‘Letter from Dublin’ for broadcast on Downtown Radio on Sunday 31st May.
The wind has blown the election posters on the lamp post sideways so one of them looks directly in this direction. “Marius Murgatroyd, Full Time Community Activist”, it declares. We have six councillors in our ward of the county, I could name five of them off the top of my head, but, hand on heart, until his posters went up, I had not heard of Mr Murgatroyd.
This is not through any lack of effort on the part of Mr Murgatroyd, it is just that there are few ways of hearing about people you don’t actually meet. Working in the North, there would be an abundance of local newspapers where Mr Murgatroyd would be pictured at doing various things, you would know all about what he stood for, but in the suburbs of Dublin, there are no real local papers. The free papers that appear in the letter box from time to time aren’t a substitute for buying the local paper every Thursday: I used to love the Down Recorder and the Larne Times.

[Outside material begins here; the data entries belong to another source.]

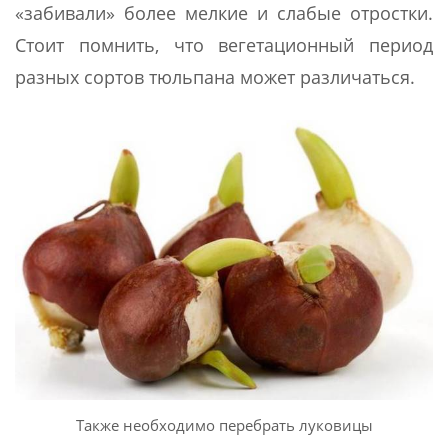
«забивали» более мелкие и слабые отростки.
Стоит помнить, что вегетационный период
разных сортов тюльпана может различаться.
Также необходимо перебрать луковицы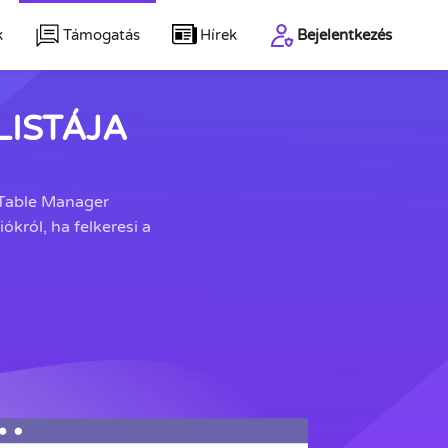
k
Támogatás
Hírek
Bejelentkezés
ISTÁJA
 Table Manager
król, ha felkeresi a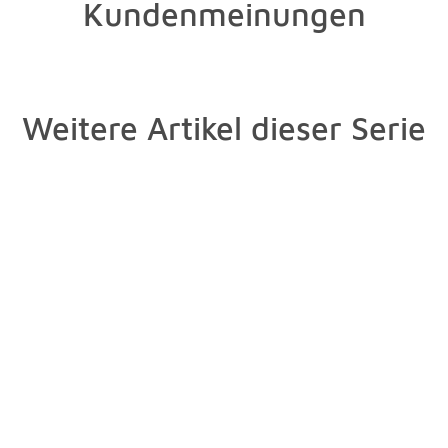
Kundenmeinungen
Weitere Artikel dieser Serie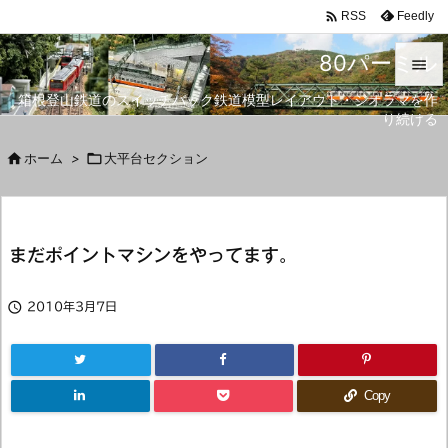

Feedly
RSS
80パーミル

箱根登山鉄道のスイッチバック鉄道模型レイアウト・ジオラマを作

り続ける
メニュ


ホーム
>

大平台セクション
サイド

前へ
まだポイントマシンをやってます。

次へ


2010年3月7日
検索
Copy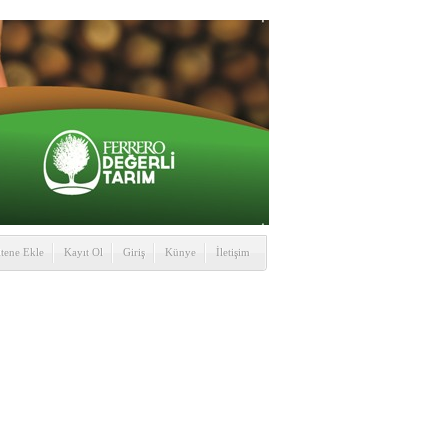
itene Ekle
Kayıt Ol
Giriş
Künye
İletişim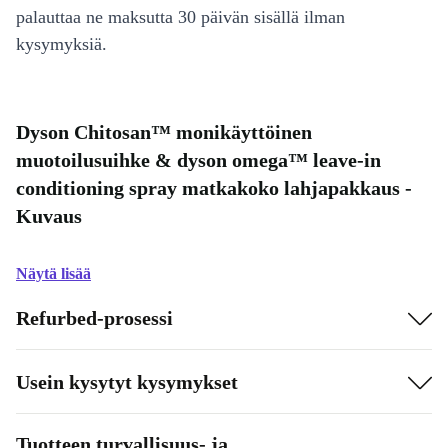
palauttaa ne maksutta 30 päivän sisällä ilman
kysymyksiä.
Dyson Chitosan™ monikäyttöinen
muotoilusuihke & dyson omega™ leave-in
conditioning spray matkakoko lahjapakkaus -
Kuvaus
Näytä lisää
Refurbed-prosessi
Usein kysytyt kysymykset
Tuotteen turvallisuus- ja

I still read the local paper from where I grew up in England. The Western Gazette covers south Somerset and north Dorset, like most local papers, it conveys a sense of place and a sense of rootedness.
Dublin is a grand place to live, but there is never that sense of community, there is never a sense of rootedness. The identity of south Co Dublin is so amorphous that it we are not sufficiently connected to each other for the sort of paper you buy in the newsagent on a Thursday to find enough readers to survive. I sometimes buy the Bray People, a Co Wicklow paper, but, naturally enough it tends to stop at the county border; this side of the county border, we do not have the community and identity which characterize rural areas.
I watched television coverage from the Balmoral Show in Belfast a couple of weeks ago; I used to love going to the show and meeting lots of people I knew. The local papers would have news of who had won prizes in the show and there would be chat about it at church the following Sunday – such things just don’t happen in a city of a million people.
I sometimes think that one of the problems for the church is that it works well in farming communities and country towns, but we have never established the same sense of belonging and community in the new suburbs. We were trained in the ways of a bygone age, where the priest and his people shared the life of a community and where that life was reflected each Thursday in the pages of the local paper.
I must find out about Marius Murgatroyd and discover his work as a full-time community activist. If there are clues as to how create a community in a place that is changed beyond recognition, they would be valuable lessons for the church to learn, perhaps, one day, there might even be a local newspaper.